Quant au chiffre cité par M. Valls, de 0,4% de croissance en moins qui serait lié au seul "effet bâtiment", il est au mieux fantaisiste.  La construction (tous secteurs confondus) représente à peu près 6% de la Valeur ajoutée brute française, avec une pointe à 6,5% en 2008 et un point de départ à 5% en 2000. La croissance moyenne française dans la décennie 2000-2010 a été légèrement inférieure à 1%: Comment faire croire qu’un secteur représentant environ 6% de l’économie, et variant dans une proportion aussi mesurée dans le temps, pourrait à lui seul expliquer une perte de croissance représentant la moitié de celle constatée sur la dernière décennie ? C’est absurde.

La faible croissance française provient d’abord du poids trop élevé de son secteur public, ce qui contraint les gouvernements à mettre en oeuvre des politiques fiscales excessives dissuadant  l’investissement productif en France, tous secteurs confondus.
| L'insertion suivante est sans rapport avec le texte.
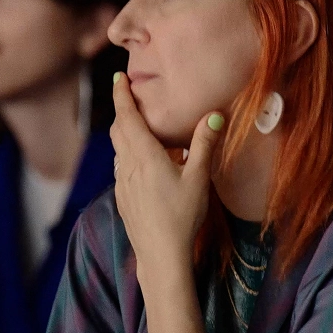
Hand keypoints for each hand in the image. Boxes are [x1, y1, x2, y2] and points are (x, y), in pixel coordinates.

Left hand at [109, 72, 223, 281]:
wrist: (160, 255)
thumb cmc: (182, 216)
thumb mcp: (198, 178)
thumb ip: (204, 144)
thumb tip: (214, 115)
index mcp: (144, 155)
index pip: (127, 117)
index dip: (121, 95)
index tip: (118, 77)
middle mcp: (127, 166)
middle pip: (118, 130)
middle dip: (123, 111)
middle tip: (131, 97)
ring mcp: (122, 183)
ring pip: (118, 149)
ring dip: (125, 134)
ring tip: (140, 128)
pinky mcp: (122, 198)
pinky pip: (121, 167)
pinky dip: (128, 155)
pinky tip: (144, 163)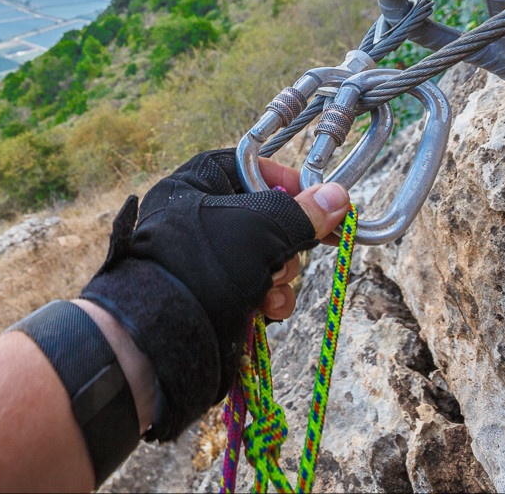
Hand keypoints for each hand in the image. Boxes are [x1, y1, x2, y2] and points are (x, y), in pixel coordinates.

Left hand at [81, 148, 349, 439]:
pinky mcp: (218, 295)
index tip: (317, 198)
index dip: (284, 179)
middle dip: (284, 240)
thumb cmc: (205, 264)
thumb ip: (301, 212)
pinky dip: (269, 297)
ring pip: (267, 255)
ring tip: (270, 286)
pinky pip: (258, 286)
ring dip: (280, 273)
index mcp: (194, 186)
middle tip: (286, 252)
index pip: (248, 166)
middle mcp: (199, 219)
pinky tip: (268, 308)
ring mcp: (209, 260)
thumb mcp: (259, 227)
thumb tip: (338, 197)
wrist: (166, 337)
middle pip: (265, 214)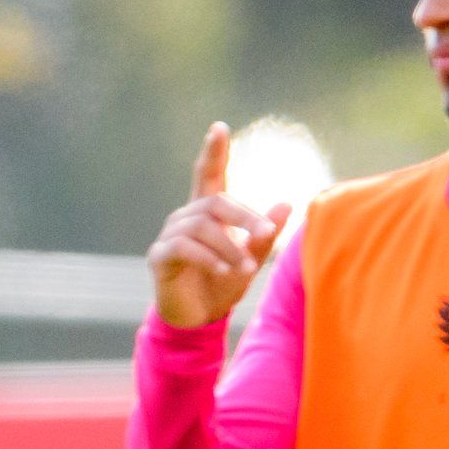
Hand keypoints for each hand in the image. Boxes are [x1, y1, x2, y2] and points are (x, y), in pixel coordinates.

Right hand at [148, 122, 291, 329]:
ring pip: (202, 226)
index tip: (219, 127)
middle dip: (244, 217)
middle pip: (215, 201)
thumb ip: (265, 235)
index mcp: (206, 212)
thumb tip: (288, 204)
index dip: (214, 151)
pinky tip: (224, 270)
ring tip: (248, 267)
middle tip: (267, 234)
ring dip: (230, 246)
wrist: (197, 320)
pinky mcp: (160, 257)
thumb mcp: (251, 259)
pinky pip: (184, 247)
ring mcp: (169, 236)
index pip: (208, 174)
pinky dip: (208, 257)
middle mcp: (185, 217)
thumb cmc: (222, 285)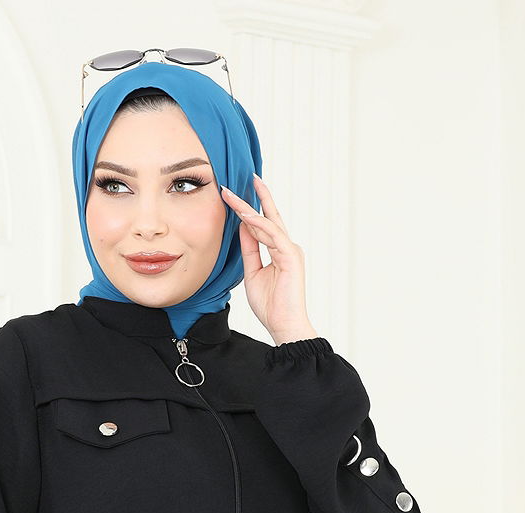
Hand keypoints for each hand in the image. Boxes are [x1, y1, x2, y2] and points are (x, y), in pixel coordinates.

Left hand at [220, 174, 318, 343]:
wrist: (283, 325)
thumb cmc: (270, 305)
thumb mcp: (252, 273)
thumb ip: (250, 250)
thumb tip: (243, 228)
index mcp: (279, 251)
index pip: (264, 224)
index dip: (252, 208)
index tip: (237, 194)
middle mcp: (287, 247)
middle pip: (270, 216)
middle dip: (259, 196)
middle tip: (248, 176)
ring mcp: (291, 250)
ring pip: (269, 222)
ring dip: (250, 207)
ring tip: (232, 195)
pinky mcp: (291, 257)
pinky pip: (273, 235)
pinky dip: (260, 224)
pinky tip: (246, 216)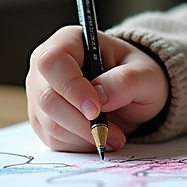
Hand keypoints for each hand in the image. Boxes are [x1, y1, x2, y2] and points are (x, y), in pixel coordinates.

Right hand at [25, 26, 168, 152]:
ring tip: (115, 136)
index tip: (96, 109)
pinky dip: (80, 145)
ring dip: (85, 136)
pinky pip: (54, 140)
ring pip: (49, 124)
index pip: (53, 61)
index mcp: (69, 41)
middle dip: (81, 122)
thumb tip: (101, 96)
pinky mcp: (43, 120)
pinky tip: (101, 138)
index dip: (71, 87)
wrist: (134, 94)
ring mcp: (41, 94)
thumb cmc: (137, 74)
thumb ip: (126, 81)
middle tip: (113, 132)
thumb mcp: (145, 74)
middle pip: (47, 98)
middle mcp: (47, 67)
Affirmer que sans les lois Duflot, les français se seraient jetés à corps perdu dans la construction et auraient comme par miracle relancé notre PIB, dans le même contexte économique général, relève de la plus pure mauvaise foi. On peut se demander dans quelle mesure les propos de M. Valls ne  constituent pas une manoeuvre de diversion pour retarder des réformes de fond que la majorité n’a pas le courage d’entreprendre.